Last week, urban planners and community activists got together in Cleveland for a whole conference on reclaiming vacant properties. From the schedule and the coverage, it appears that discussion focused on things like urban farming, land banking, and federal investment in the form of the Neighborhood Stablization Program. I read the report from the Center for Community Progress, expecting a host of best practices that could be utilized in D.C.
There were a couple good ideas out there. New Jersey, for example, passed legislation to hold lenders who initiate foreclosure actions legally responsible for maintaining properties from the beginning of the foreclosure process if they are abandoned by their owners. Baltimore has code enforcement attorneys who launch civil and criminal prosecutions, issue citations, and act as receivers for vacant properties going up for sale.
But there was little mention of the tack D.C. has taken in bringing vacant properties back: Taxation.

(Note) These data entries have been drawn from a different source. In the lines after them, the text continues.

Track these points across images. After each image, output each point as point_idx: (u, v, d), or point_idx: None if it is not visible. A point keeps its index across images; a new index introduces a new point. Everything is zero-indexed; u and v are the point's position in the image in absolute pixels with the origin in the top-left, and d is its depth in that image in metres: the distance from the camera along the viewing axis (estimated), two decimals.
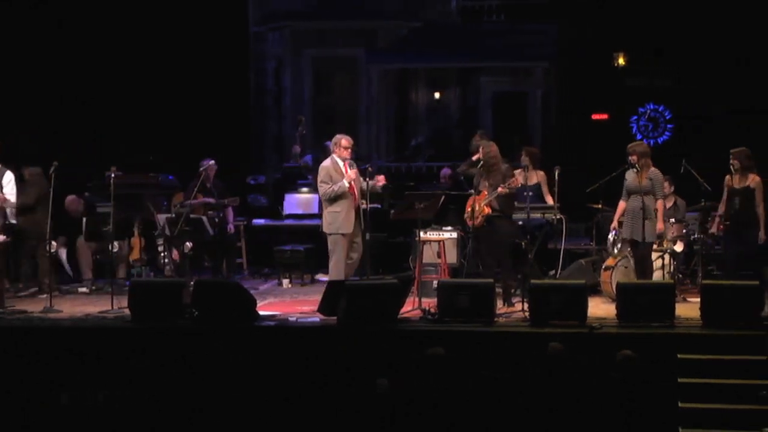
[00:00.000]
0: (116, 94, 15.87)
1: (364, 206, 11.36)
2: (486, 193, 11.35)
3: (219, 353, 9.70)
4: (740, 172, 11.34)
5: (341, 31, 20.22)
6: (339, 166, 11.30)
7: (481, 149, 11.51)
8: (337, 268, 11.23)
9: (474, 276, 11.45)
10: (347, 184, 11.18)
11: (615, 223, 11.52)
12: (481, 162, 11.44)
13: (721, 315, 9.65)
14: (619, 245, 11.80)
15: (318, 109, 19.85)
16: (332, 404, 9.24)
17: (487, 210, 11.30)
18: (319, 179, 11.39)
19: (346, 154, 11.36)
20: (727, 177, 11.44)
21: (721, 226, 11.61)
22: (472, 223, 11.40)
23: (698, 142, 15.98)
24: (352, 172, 11.27)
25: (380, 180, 11.64)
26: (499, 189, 11.24)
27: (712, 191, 12.06)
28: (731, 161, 11.41)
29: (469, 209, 11.47)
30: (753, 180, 11.26)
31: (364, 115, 20.31)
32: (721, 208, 11.52)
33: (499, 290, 11.01)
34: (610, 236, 12.01)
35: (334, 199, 11.22)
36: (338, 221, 11.21)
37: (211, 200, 13.26)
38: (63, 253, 13.51)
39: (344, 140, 11.42)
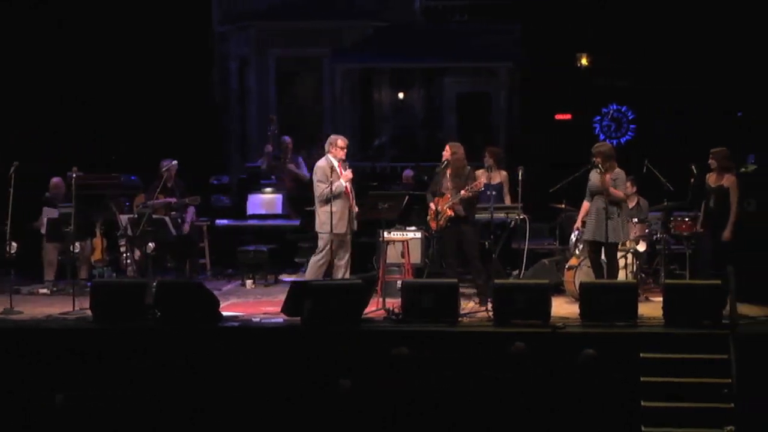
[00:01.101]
0: (78, 93, 15.72)
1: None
2: (449, 195, 11.36)
3: (182, 354, 9.62)
4: (717, 172, 11.46)
5: (306, 31, 20.16)
6: (335, 167, 11.30)
7: (448, 150, 11.51)
8: (315, 267, 11.21)
9: (438, 276, 11.45)
10: (344, 185, 11.20)
11: (579, 223, 11.57)
12: (446, 163, 11.44)
13: (683, 314, 9.69)
14: (581, 246, 11.83)
15: (282, 109, 19.76)
16: (295, 405, 9.19)
17: (450, 212, 11.31)
18: (315, 179, 11.37)
19: (342, 154, 11.37)
20: (707, 176, 11.56)
21: (698, 226, 11.76)
22: (436, 224, 11.41)
23: (661, 142, 16.06)
24: (348, 173, 11.29)
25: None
26: (462, 192, 11.26)
27: (674, 191, 12.11)
28: (709, 160, 11.52)
29: (432, 211, 11.47)
30: (728, 180, 11.35)
31: (328, 114, 20.26)
32: (704, 207, 11.65)
33: (464, 290, 11.01)
34: (573, 236, 12.05)
35: (329, 199, 11.21)
36: (334, 221, 11.20)
37: (173, 200, 13.17)
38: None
39: (340, 140, 11.44)
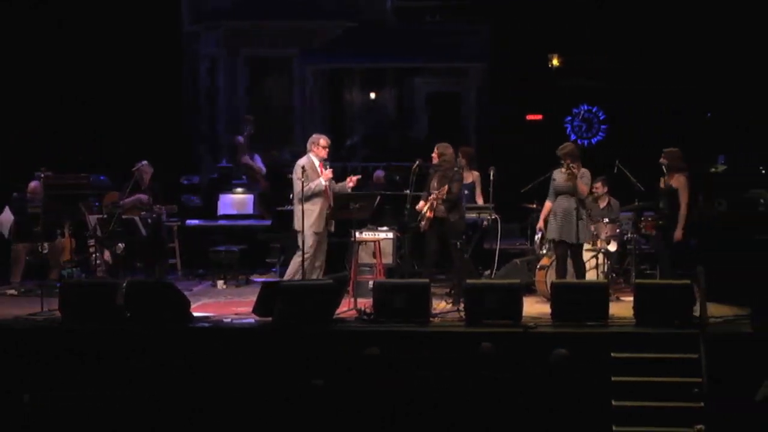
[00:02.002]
0: (46, 92, 15.64)
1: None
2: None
3: (152, 355, 9.61)
4: (669, 172, 11.53)
5: (276, 30, 20.10)
6: (315, 165, 11.32)
7: (436, 152, 11.55)
8: (298, 267, 11.23)
9: (410, 276, 11.49)
10: (324, 183, 11.22)
11: (541, 223, 11.59)
12: (433, 165, 11.49)
13: (654, 314, 9.76)
14: (545, 246, 11.91)
15: (253, 109, 19.71)
16: (268, 405, 9.20)
17: (430, 214, 11.36)
18: (294, 177, 11.38)
19: (324, 153, 11.40)
20: (662, 178, 11.66)
21: (651, 227, 11.85)
22: (422, 225, 11.45)
23: (632, 142, 16.15)
24: (328, 172, 11.32)
25: (351, 180, 11.63)
26: (431, 197, 11.33)
27: (645, 191, 12.20)
28: (661, 159, 11.60)
29: (418, 209, 11.48)
30: (677, 180, 11.43)
31: (299, 114, 20.22)
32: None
33: (435, 290, 11.06)
34: (537, 236, 12.11)
35: (309, 197, 11.22)
36: (311, 219, 11.22)
37: (142, 197, 13.14)
38: None
39: (322, 140, 11.47)
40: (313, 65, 20.30)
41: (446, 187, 11.40)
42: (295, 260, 11.41)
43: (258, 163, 14.93)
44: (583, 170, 11.10)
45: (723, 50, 16.09)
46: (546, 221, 11.41)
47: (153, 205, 13.22)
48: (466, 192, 12.08)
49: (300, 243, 11.31)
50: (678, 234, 11.37)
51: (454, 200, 11.38)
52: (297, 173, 11.34)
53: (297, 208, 11.35)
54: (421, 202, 11.53)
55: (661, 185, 11.71)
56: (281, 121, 19.41)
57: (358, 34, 20.17)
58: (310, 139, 11.57)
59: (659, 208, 11.74)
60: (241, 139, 15.50)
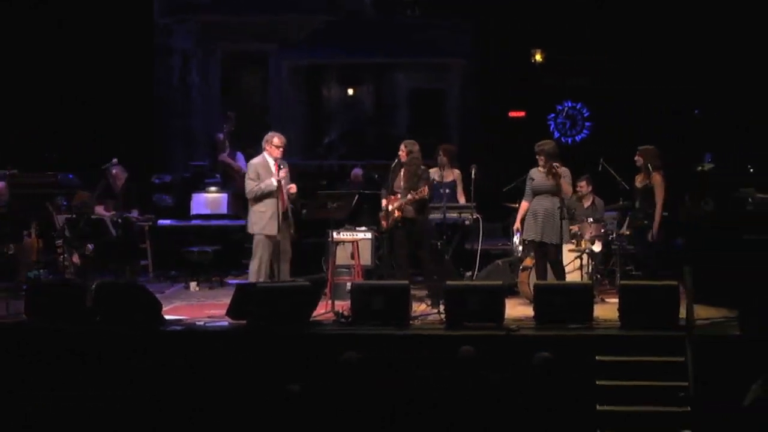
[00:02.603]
0: (11, 88, 15.57)
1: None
2: (400, 195, 11.42)
3: (123, 359, 9.57)
4: (644, 171, 11.57)
5: (252, 24, 20.06)
6: (269, 165, 11.24)
7: (404, 149, 11.54)
8: (257, 271, 11.17)
9: (388, 278, 11.48)
10: (275, 184, 11.13)
11: (518, 224, 11.55)
12: (396, 162, 11.48)
13: (639, 316, 9.78)
14: (520, 246, 11.92)
15: (227, 106, 19.66)
16: (242, 411, 9.17)
17: (398, 213, 11.36)
18: (247, 177, 11.32)
19: (278, 153, 11.29)
20: (636, 176, 11.71)
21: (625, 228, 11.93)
22: (386, 223, 11.45)
23: (617, 140, 16.18)
24: (282, 172, 11.20)
25: (291, 188, 11.51)
26: (409, 196, 11.33)
27: (630, 190, 12.23)
28: (636, 157, 11.62)
29: (384, 210, 11.52)
30: (653, 179, 11.46)
31: (275, 111, 20.19)
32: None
33: (415, 292, 11.05)
34: (515, 238, 12.11)
35: (260, 198, 11.16)
36: (263, 221, 11.15)
37: (105, 214, 13.09)
38: None
39: (276, 138, 11.36)
40: (290, 60, 20.28)
41: (425, 188, 11.41)
42: (251, 265, 11.34)
43: (240, 161, 14.89)
44: (563, 169, 11.07)
45: (711, 46, 16.15)
46: (522, 222, 11.35)
47: (128, 210, 13.17)
48: (447, 191, 12.08)
49: (253, 246, 11.26)
50: (654, 234, 11.40)
51: (424, 201, 11.39)
52: (249, 173, 11.26)
53: (249, 209, 11.30)
54: (384, 201, 11.50)
55: (637, 184, 11.74)
56: (257, 118, 19.37)
57: (337, 29, 20.15)
58: (265, 138, 11.47)
59: (635, 208, 11.78)
60: (221, 136, 15.47)
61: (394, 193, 11.49)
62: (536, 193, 11.07)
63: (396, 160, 11.54)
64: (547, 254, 11.10)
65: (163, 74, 19.40)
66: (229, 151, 15.02)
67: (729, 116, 15.77)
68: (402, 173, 11.55)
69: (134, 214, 13.56)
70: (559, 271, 11.07)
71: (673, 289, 9.88)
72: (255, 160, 11.37)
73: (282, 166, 11.30)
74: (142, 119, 17.29)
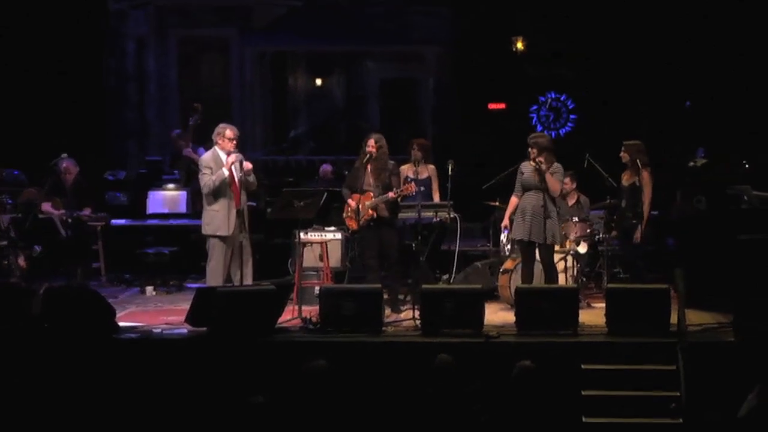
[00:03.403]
0: None
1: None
2: (372, 194, 11.41)
3: (73, 370, 9.52)
4: (631, 167, 11.61)
5: (211, 8, 20.04)
6: (221, 159, 11.18)
7: (372, 143, 11.54)
8: (214, 274, 11.13)
9: (360, 281, 11.48)
10: (226, 173, 11.04)
11: (506, 221, 11.54)
12: (369, 157, 11.49)
13: (627, 321, 9.81)
14: (508, 246, 11.94)
15: (185, 96, 19.63)
16: (202, 424, 9.16)
17: (372, 213, 11.37)
18: (200, 173, 11.26)
19: (231, 146, 11.21)
20: (623, 174, 11.75)
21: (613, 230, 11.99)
22: (355, 224, 11.44)
23: (603, 134, 16.24)
24: (232, 157, 11.10)
25: (247, 166, 11.37)
26: (390, 194, 11.34)
27: (618, 187, 12.26)
28: (621, 153, 11.67)
29: (351, 209, 11.50)
30: (641, 176, 11.50)
31: (237, 102, 20.17)
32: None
33: (388, 296, 11.07)
34: (503, 236, 12.13)
35: (215, 196, 11.10)
36: (216, 221, 11.09)
37: (54, 213, 13.04)
38: None
39: (229, 131, 11.27)
40: (253, 47, 20.27)
41: (413, 184, 11.43)
42: (207, 269, 11.30)
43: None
44: (556, 165, 11.03)
45: (703, 32, 16.24)
46: (512, 219, 11.36)
47: (80, 209, 13.12)
48: (421, 188, 12.09)
49: (208, 248, 11.22)
50: (638, 235, 11.46)
51: (395, 199, 11.42)
52: (202, 169, 11.20)
53: (203, 211, 11.25)
54: (351, 201, 11.47)
55: (624, 182, 11.79)
56: (217, 109, 19.32)
57: (304, 13, 20.16)
58: (216, 131, 11.37)
59: (621, 207, 11.83)
60: (176, 133, 15.45)
61: (363, 192, 11.47)
62: (526, 188, 11.04)
63: (366, 156, 11.52)
64: (539, 255, 11.07)
65: (116, 63, 19.35)
66: (192, 146, 14.98)
67: (723, 108, 15.85)
68: (370, 169, 11.54)
69: (86, 212, 13.49)
70: (552, 274, 11.06)
71: (664, 293, 9.91)
72: (206, 155, 11.31)
73: (233, 156, 11.15)
74: (94, 111, 17.22)
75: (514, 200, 11.26)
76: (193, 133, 15.20)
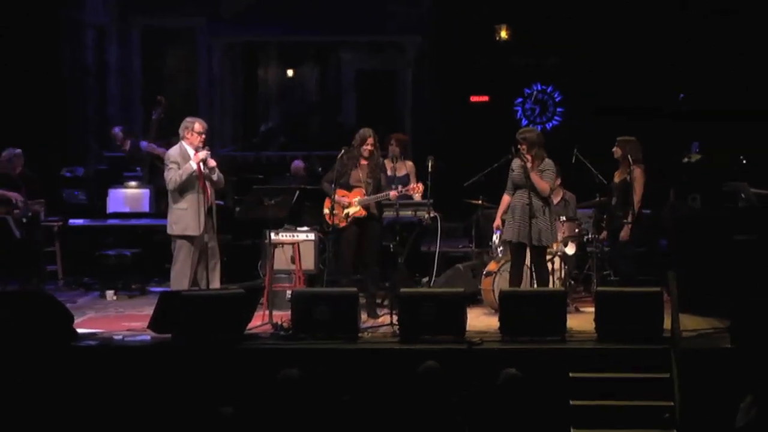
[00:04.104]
0: None
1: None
2: (363, 190, 11.38)
3: (28, 380, 9.47)
4: (623, 164, 11.63)
5: None
6: (188, 154, 11.12)
7: (372, 142, 11.49)
8: (179, 277, 11.08)
9: (334, 284, 11.45)
10: (194, 166, 10.98)
11: (498, 221, 11.56)
12: (357, 152, 11.45)
13: (618, 327, 9.79)
14: (501, 248, 11.92)
15: (149, 89, 19.59)
16: None
17: (363, 212, 11.35)
18: (166, 168, 11.19)
19: (199, 141, 11.16)
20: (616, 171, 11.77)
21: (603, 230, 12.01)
22: (338, 221, 11.39)
23: (592, 128, 16.28)
24: (202, 153, 11.05)
25: (210, 163, 11.31)
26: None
27: (607, 184, 12.27)
28: (614, 149, 11.68)
29: (337, 205, 11.43)
30: (634, 173, 11.51)
31: (204, 96, 20.16)
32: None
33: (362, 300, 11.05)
34: (495, 237, 12.12)
35: (181, 193, 11.05)
36: (184, 221, 11.04)
37: (12, 194, 12.96)
38: None
39: (197, 124, 11.22)
40: (220, 38, 20.25)
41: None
42: (172, 271, 11.26)
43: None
44: (546, 161, 11.00)
45: (699, 20, 16.29)
46: (503, 219, 11.34)
47: (27, 201, 13.02)
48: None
49: (174, 250, 11.17)
50: (624, 233, 11.48)
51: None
52: (168, 163, 11.13)
53: (169, 210, 11.19)
54: (342, 195, 11.42)
55: (615, 179, 11.80)
56: (184, 102, 19.30)
57: (275, 1, 20.15)
58: (183, 124, 11.32)
59: (611, 206, 11.84)
60: (118, 131, 15.42)
61: (351, 188, 11.44)
62: (516, 187, 11.03)
63: (354, 150, 11.48)
64: (524, 257, 11.04)
65: (73, 54, 19.25)
66: (147, 142, 14.94)
67: (719, 100, 15.90)
68: (364, 165, 11.49)
69: (38, 207, 13.42)
70: (542, 278, 11.04)
71: (657, 297, 9.91)
72: (172, 150, 11.23)
73: (201, 151, 11.11)
74: (51, 104, 17.14)
75: (506, 199, 11.24)
76: (157, 128, 15.14)
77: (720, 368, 9.23)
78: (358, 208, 11.40)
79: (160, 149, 14.87)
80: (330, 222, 11.59)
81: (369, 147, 11.47)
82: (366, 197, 11.41)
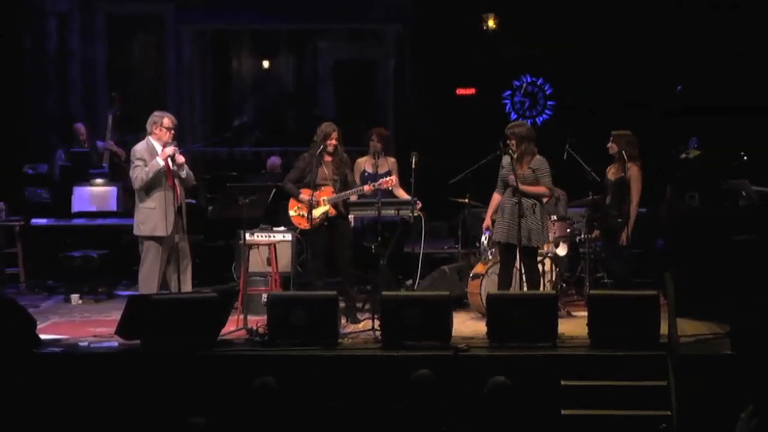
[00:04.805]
0: None
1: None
2: (331, 188, 11.40)
3: None
4: (619, 160, 11.65)
5: None
6: (155, 150, 11.13)
7: (336, 136, 11.50)
8: (148, 280, 11.08)
9: (312, 287, 11.48)
10: (161, 162, 10.98)
11: (488, 221, 11.56)
12: (334, 150, 11.47)
13: (612, 332, 9.83)
14: (493, 249, 11.93)
15: (115, 80, 19.56)
16: None
17: (333, 211, 11.36)
18: (132, 165, 11.17)
19: (168, 136, 11.17)
20: (608, 168, 11.79)
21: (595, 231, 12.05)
22: (308, 223, 11.39)
23: (585, 122, 16.32)
24: (169, 149, 11.05)
25: (179, 159, 11.33)
26: (366, 187, 11.35)
27: (602, 182, 12.31)
28: (609, 144, 11.70)
29: (302, 206, 11.44)
30: (630, 171, 11.53)
31: (173, 87, 20.12)
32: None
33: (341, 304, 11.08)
34: (484, 237, 12.15)
35: (148, 191, 11.05)
36: (152, 220, 11.04)
37: None
38: None
39: (167, 119, 11.23)
40: (191, 25, 20.20)
41: (392, 178, 11.45)
42: (140, 274, 11.26)
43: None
44: (538, 158, 11.02)
45: (696, 8, 16.34)
46: (494, 219, 11.36)
47: None
48: None
49: (143, 252, 11.18)
50: (623, 236, 11.50)
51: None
52: (134, 160, 11.12)
53: (137, 207, 11.19)
54: (305, 196, 11.41)
55: (610, 176, 11.83)
56: (151, 95, 19.28)
57: None
58: (151, 119, 11.32)
59: (605, 204, 11.87)
60: (80, 126, 15.43)
61: (317, 186, 11.45)
62: (507, 185, 11.04)
63: (320, 147, 11.49)
64: (514, 259, 11.06)
65: (34, 42, 19.20)
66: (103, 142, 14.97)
67: (718, 92, 15.95)
68: (329, 162, 11.51)
69: (2, 211, 13.43)
70: (532, 280, 11.07)
71: (653, 300, 9.95)
72: (138, 146, 11.23)
73: (169, 147, 11.11)
74: (10, 96, 17.10)
75: (496, 198, 11.26)
76: (114, 127, 15.16)
77: (719, 376, 9.27)
78: (327, 207, 11.41)
79: (118, 148, 14.90)
80: (298, 225, 11.62)
81: (333, 142, 11.48)
82: (335, 195, 11.42)
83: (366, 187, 11.45)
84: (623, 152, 11.58)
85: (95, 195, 14.39)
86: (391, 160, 12.84)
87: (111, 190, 14.23)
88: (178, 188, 11.11)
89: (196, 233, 13.21)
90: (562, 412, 9.28)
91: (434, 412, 8.17)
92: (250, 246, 11.84)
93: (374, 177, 12.23)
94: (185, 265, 11.17)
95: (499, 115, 17.68)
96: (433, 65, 18.22)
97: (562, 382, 9.41)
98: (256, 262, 12.08)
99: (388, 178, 11.65)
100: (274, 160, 15.86)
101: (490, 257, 12.00)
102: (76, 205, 14.34)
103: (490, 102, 18.16)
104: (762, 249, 11.08)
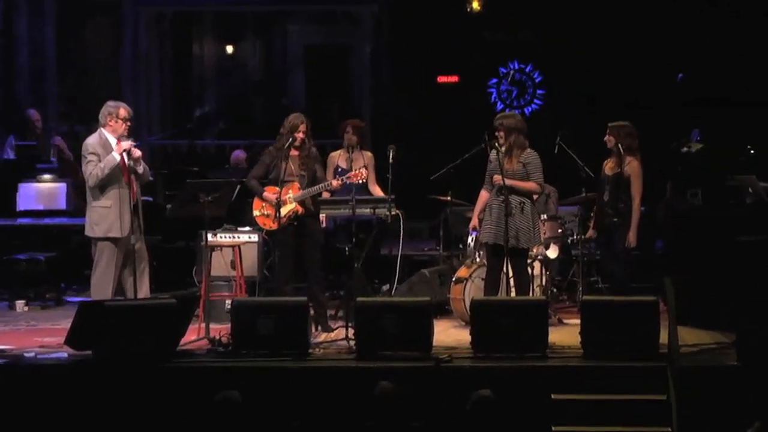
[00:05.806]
0: None
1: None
2: (298, 184, 11.38)
3: None
4: (616, 154, 11.64)
5: None
6: (109, 144, 11.09)
7: (304, 128, 11.49)
8: (101, 285, 11.05)
9: (280, 293, 11.46)
10: (117, 158, 10.95)
11: (475, 220, 11.52)
12: (302, 144, 11.46)
13: (607, 341, 9.84)
14: (481, 252, 11.93)
15: (66, 67, 19.53)
16: None
17: (300, 208, 11.35)
18: (84, 160, 11.13)
19: (124, 129, 11.14)
20: (604, 162, 11.78)
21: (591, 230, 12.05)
22: (275, 223, 11.37)
23: (577, 113, 16.35)
24: (126, 143, 11.03)
25: (135, 153, 11.29)
26: (334, 182, 11.33)
27: (597, 178, 12.33)
28: (606, 137, 11.70)
29: (267, 205, 11.43)
30: (630, 165, 11.52)
31: (129, 75, 20.10)
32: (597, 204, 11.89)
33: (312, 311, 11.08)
34: (470, 239, 12.15)
35: (103, 189, 11.02)
36: (107, 221, 11.00)
37: None
38: None
39: (122, 110, 11.19)
40: (148, 7, 20.20)
41: (361, 171, 11.44)
42: (92, 278, 11.22)
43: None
44: (528, 152, 11.01)
45: None
46: (481, 218, 11.34)
47: None
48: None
49: (95, 255, 11.14)
50: (632, 237, 11.48)
51: (318, 193, 11.44)
52: (86, 154, 11.07)
53: (89, 207, 11.15)
54: (270, 195, 11.40)
55: (606, 171, 11.82)
56: (104, 82, 19.25)
57: None
58: (105, 109, 11.28)
59: (601, 202, 11.87)
60: (33, 112, 15.40)
61: (284, 183, 11.42)
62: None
63: (289, 140, 11.47)
64: (502, 261, 11.04)
65: None
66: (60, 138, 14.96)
67: (722, 81, 15.99)
68: (296, 156, 11.49)
69: None
70: (522, 284, 11.07)
71: (651, 307, 9.96)
72: (91, 139, 11.17)
73: (124, 140, 11.08)
74: None
75: (483, 195, 11.22)
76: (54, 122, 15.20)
77: (724, 389, 9.30)
78: (293, 204, 11.39)
79: (68, 152, 14.88)
80: (263, 226, 11.60)
81: (301, 135, 11.46)
82: (301, 192, 11.40)
83: (334, 182, 11.44)
84: (621, 146, 11.56)
85: (42, 192, 14.37)
86: (368, 154, 12.83)
87: (60, 187, 14.20)
88: (134, 185, 11.08)
89: (154, 234, 13.18)
90: (553, 428, 9.28)
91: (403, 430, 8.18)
92: (213, 248, 11.83)
93: (347, 172, 12.22)
94: (142, 268, 11.14)
95: (485, 105, 17.71)
96: (413, 50, 18.24)
97: (553, 396, 9.40)
98: (219, 265, 12.06)
99: (356, 171, 11.60)
100: (239, 154, 15.85)
101: (478, 260, 11.97)
102: (22, 204, 14.32)
103: (475, 91, 18.17)
104: None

The rules that went into effect October 1 mean that keeping a house vacant will cost landowners a lot more in property taxes, unless they get exemptions. That, combined with a gradually improving Property Acquisition and Disposition Division and efforts to involve neighborhoods in policing their vacants, are a powerful combination.
From some cursory research, the only other vacant property tax program I can find is in Louisville, Ky. A proposal to instate one in Baltimore died earlier this year. Higher tax classes for vacants don’t appear in policy briefs on the subject. It seems like a strange omission in the toolbox of strategies to bring blighted properties back to live.
There are problems with taxation as a tool: It can unduly burden landowners who weren’t redeveloping their properties because they didn’t have the money in the first place. But that’s why DCRA and the D.C. Council have made adjustments—the new version has the right version of flexibility and consequences. I’m impressed with D.C.’s willingness to stick with the strategy, and looking forward to seeing how it works.